### Records
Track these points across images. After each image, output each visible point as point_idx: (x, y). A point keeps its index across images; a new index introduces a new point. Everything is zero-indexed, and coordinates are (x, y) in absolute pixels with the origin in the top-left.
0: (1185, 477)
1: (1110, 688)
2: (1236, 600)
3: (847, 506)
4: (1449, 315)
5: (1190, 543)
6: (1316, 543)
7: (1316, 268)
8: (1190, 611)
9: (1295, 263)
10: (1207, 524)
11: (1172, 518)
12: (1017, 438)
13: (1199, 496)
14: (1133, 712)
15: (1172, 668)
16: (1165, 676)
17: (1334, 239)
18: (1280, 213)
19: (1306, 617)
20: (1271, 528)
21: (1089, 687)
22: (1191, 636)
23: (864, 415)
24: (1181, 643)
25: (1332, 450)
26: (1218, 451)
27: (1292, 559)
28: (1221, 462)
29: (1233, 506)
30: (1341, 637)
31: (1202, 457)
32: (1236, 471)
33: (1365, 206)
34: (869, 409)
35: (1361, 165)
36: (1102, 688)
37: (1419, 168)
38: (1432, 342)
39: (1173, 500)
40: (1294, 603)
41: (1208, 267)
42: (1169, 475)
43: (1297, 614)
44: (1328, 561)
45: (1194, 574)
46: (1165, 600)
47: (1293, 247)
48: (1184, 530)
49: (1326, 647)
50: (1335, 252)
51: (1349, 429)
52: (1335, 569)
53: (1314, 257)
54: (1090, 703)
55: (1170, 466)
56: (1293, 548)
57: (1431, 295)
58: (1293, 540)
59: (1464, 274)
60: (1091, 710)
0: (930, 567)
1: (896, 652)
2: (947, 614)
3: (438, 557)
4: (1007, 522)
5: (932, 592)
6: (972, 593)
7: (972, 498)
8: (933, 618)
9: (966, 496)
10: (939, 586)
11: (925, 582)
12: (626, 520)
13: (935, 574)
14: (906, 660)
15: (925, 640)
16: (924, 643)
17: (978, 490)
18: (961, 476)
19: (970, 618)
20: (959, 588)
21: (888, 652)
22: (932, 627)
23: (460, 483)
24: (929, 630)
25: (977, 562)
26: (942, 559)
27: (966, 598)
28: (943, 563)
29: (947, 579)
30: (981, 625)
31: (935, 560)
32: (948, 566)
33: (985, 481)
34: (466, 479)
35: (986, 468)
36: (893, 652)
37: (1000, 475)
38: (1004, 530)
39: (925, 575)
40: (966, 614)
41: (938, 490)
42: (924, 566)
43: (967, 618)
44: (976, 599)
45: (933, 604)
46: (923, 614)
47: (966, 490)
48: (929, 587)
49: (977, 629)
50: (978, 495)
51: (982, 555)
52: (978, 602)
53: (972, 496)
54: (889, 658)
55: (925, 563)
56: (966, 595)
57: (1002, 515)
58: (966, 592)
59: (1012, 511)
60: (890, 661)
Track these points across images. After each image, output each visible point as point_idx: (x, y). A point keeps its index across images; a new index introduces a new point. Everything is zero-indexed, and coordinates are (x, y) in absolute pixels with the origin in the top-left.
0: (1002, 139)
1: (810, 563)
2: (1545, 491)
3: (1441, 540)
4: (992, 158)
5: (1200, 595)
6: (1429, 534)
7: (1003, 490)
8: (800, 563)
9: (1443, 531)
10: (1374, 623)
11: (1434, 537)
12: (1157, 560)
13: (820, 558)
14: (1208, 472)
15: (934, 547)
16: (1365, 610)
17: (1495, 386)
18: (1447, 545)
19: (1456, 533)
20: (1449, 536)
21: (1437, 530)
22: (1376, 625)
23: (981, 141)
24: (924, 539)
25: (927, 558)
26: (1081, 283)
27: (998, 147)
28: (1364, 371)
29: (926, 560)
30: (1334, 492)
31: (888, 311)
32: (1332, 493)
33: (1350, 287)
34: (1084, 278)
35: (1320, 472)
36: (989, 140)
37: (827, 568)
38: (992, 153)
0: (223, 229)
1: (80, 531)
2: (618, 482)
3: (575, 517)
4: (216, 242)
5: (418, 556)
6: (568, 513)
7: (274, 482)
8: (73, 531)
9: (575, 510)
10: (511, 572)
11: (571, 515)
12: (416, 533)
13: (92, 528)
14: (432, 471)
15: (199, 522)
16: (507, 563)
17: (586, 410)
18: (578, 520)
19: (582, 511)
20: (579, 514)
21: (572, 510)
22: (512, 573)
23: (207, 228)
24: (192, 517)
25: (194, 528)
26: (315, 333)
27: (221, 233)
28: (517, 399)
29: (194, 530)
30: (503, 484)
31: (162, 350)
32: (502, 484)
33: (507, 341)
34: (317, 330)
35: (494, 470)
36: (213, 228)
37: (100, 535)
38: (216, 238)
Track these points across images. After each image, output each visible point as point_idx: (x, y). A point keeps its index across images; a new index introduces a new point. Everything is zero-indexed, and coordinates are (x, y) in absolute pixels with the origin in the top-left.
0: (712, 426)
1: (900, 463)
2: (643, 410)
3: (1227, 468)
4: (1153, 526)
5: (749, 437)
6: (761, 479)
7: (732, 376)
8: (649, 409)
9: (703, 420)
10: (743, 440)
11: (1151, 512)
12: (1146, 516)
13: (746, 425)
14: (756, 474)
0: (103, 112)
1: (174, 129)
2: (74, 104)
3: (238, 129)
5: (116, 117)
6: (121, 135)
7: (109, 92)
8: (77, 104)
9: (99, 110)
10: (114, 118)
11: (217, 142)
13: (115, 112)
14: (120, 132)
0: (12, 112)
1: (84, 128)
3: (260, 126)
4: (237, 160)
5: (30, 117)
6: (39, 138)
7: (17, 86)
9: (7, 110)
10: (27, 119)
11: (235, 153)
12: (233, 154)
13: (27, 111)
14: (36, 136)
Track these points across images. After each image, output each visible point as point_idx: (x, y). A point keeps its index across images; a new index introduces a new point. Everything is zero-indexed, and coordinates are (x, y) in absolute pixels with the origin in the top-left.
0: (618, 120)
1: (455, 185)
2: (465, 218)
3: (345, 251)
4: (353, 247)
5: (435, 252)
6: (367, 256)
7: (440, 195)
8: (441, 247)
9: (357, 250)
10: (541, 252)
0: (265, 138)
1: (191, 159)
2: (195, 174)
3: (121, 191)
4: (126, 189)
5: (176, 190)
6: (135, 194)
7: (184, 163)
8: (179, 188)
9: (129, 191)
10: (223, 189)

### Your assignment
Reproduce all of the material above with every occurrence of "absolute pixels" changed to "raw pixels", leaving everything else unchanged.

### Task output
Track these points across images. After each image, output each visible point as point_idx: (x, y). A point keeps its index across images; a new index introduces a new point. Everything is zero-indexed, and coordinates are (x, y) in raw pixels with the origin in the top-left.
0: (1185, 477)
1: (1110, 688)
2: (1236, 600)
3: (847, 506)
4: (1449, 315)
5: (1190, 543)
6: (1316, 543)
7: (1316, 268)
8: (1190, 611)
9: (1295, 263)
10: (1207, 524)
11: (1172, 518)
12: (1017, 438)
13: (1199, 496)
14: (1133, 712)
15: (1172, 668)
16: (1165, 676)
17: (1334, 239)
18: (1280, 213)
19: (1306, 617)
20: (1271, 528)
21: (1089, 687)
22: (1191, 636)
23: (864, 415)
24: (1181, 643)
25: (1332, 450)
26: (1218, 451)
27: (1292, 559)
28: (1221, 462)
29: (1233, 506)
30: (1341, 637)
31: (1202, 457)
32: (1236, 471)
33: (1365, 206)
34: (869, 409)
35: (1361, 165)
36: (1102, 688)
37: (1419, 168)
38: (1432, 342)
39: (1173, 500)
40: (1294, 603)
41: (1208, 267)
42: (1169, 475)
43: (1297, 614)
44: (1328, 561)
45: (1194, 574)
46: (1165, 600)
47: (1293, 247)
48: (1184, 530)
49: (1326, 647)
50: (1335, 252)
51: (1349, 429)
52: (1335, 569)
53: (1314, 257)
54: (1090, 703)
55: (1170, 466)
56: (1293, 548)
57: (1431, 295)
58: (1293, 540)
59: (1464, 274)
60: (1091, 710)
0: (930, 567)
1: (896, 652)
2: (947, 614)
3: (438, 557)
4: (1007, 522)
5: (932, 592)
6: (972, 593)
7: (972, 498)
8: (933, 618)
9: (966, 496)
10: (939, 586)
11: (925, 582)
12: (626, 520)
13: (935, 574)
14: (906, 660)
15: (925, 640)
16: (924, 643)
17: (978, 490)
18: (961, 476)
19: (970, 618)
20: (959, 588)
21: (888, 652)
22: (932, 627)
23: (460, 483)
24: (929, 630)
25: (977, 562)
26: (942, 559)
27: (966, 598)
28: (943, 563)
29: (947, 579)
30: (981, 625)
31: (935, 560)
32: (948, 566)
33: (985, 481)
34: (466, 479)
35: (986, 468)
36: (893, 652)
37: (1000, 475)
38: (1004, 530)
39: (925, 575)
40: (966, 614)
41: (938, 490)
42: (924, 566)
43: (967, 618)
44: (976, 599)
45: (933, 604)
46: (923, 614)
47: (966, 490)
48: (929, 587)
49: (977, 629)
50: (978, 495)
51: (982, 555)
52: (978, 602)
53: (972, 496)
54: (889, 658)
55: (925, 563)
56: (966, 595)
57: (1002, 515)
58: (966, 592)
59: (1012, 511)
60: (890, 661)
Track these points across images. After each image, output each visible point as point_idx: (x, y). A point keeps its index across images; a new index introduces a new point. Everything is zero-indexed, and coordinates are (x, y) in raw pixels with the origin in the top-left.
0: (1002, 139)
1: (810, 563)
2: (1545, 491)
3: (1441, 540)
4: (992, 158)
5: (1200, 595)
6: (1429, 534)
7: (1003, 490)
8: (800, 563)
9: (1443, 531)
10: (1374, 623)
11: (1434, 537)
12: (1157, 560)
13: (820, 558)
14: (1208, 472)
15: (934, 547)
16: (1365, 610)
17: (1495, 386)
18: (1447, 545)
19: (1456, 533)
20: (1449, 536)
21: (1437, 530)
22: (1376, 625)
23: (981, 141)
24: (924, 539)
25: (927, 558)
26: (1081, 283)
27: (998, 147)
28: (1364, 371)
29: (926, 560)
30: (1334, 492)
31: (888, 311)
32: (1332, 493)
33: (1350, 287)
34: (1084, 278)
35: (1320, 472)
36: (989, 140)
37: (827, 568)
38: (992, 153)
0: (223, 229)
1: (80, 531)
2: (618, 482)
3: (575, 517)
4: (216, 242)
5: (418, 556)
6: (568, 513)
7: (274, 482)
8: (73, 531)
9: (575, 510)
10: (511, 572)
11: (571, 515)
12: (416, 533)
13: (92, 528)
14: (432, 471)
15: (199, 522)
16: (507, 563)
17: (586, 410)
18: (578, 520)
19: (582, 511)
20: (579, 514)
21: (572, 510)
22: (512, 573)
23: (207, 228)
24: (192, 517)
25: (194, 528)
26: (315, 333)
27: (221, 233)
28: (517, 399)
29: (194, 530)
30: (503, 484)
31: (162, 350)
32: (502, 484)
33: (507, 341)
34: (317, 330)
35: (494, 470)
36: (213, 228)
37: (100, 535)
38: (216, 238)
Track these points across images. After each image, output each visible point as point_idx: (x, y). A point keeps its index across images; a new index introduces a new point. Everything is zero-indexed, and coordinates are (x, y) in raw pixels with the origin in the top-left.
0: (712, 426)
1: (900, 463)
2: (643, 410)
3: (1227, 468)
4: (1153, 526)
5: (749, 437)
6: (761, 479)
7: (732, 376)
8: (649, 409)
9: (703, 420)
10: (743, 440)
11: (1151, 512)
12: (1146, 516)
13: (746, 425)
14: (756, 474)
0: (103, 112)
1: (174, 129)
2: (74, 104)
3: (238, 129)
5: (116, 117)
6: (121, 135)
7: (109, 92)
8: (77, 104)
9: (99, 110)
10: (114, 118)
11: (217, 142)
13: (115, 112)
14: (120, 132)
0: (12, 112)
1: (84, 128)
3: (260, 126)
4: (237, 160)
5: (30, 117)
6: (39, 138)
7: (17, 86)
9: (7, 110)
10: (27, 119)
11: (235, 153)
12: (233, 154)
13: (27, 111)
14: (36, 136)
Track these points across images. After each image, output each visible point as point_idx: (x, y). A point keeps its index across images; a new index introduces a new point. Everything is zero-indexed, and coordinates are (x, y) in raw pixels with the origin in the top-left.
0: (618, 120)
1: (455, 185)
2: (465, 218)
3: (345, 251)
4: (353, 247)
5: (435, 252)
6: (367, 256)
7: (440, 195)
8: (441, 247)
9: (357, 250)
10: (541, 252)
0: (265, 138)
1: (191, 159)
2: (195, 174)
3: (121, 191)
4: (126, 189)
5: (176, 190)
6: (135, 194)
7: (184, 163)
8: (179, 188)
9: (129, 191)
10: (223, 189)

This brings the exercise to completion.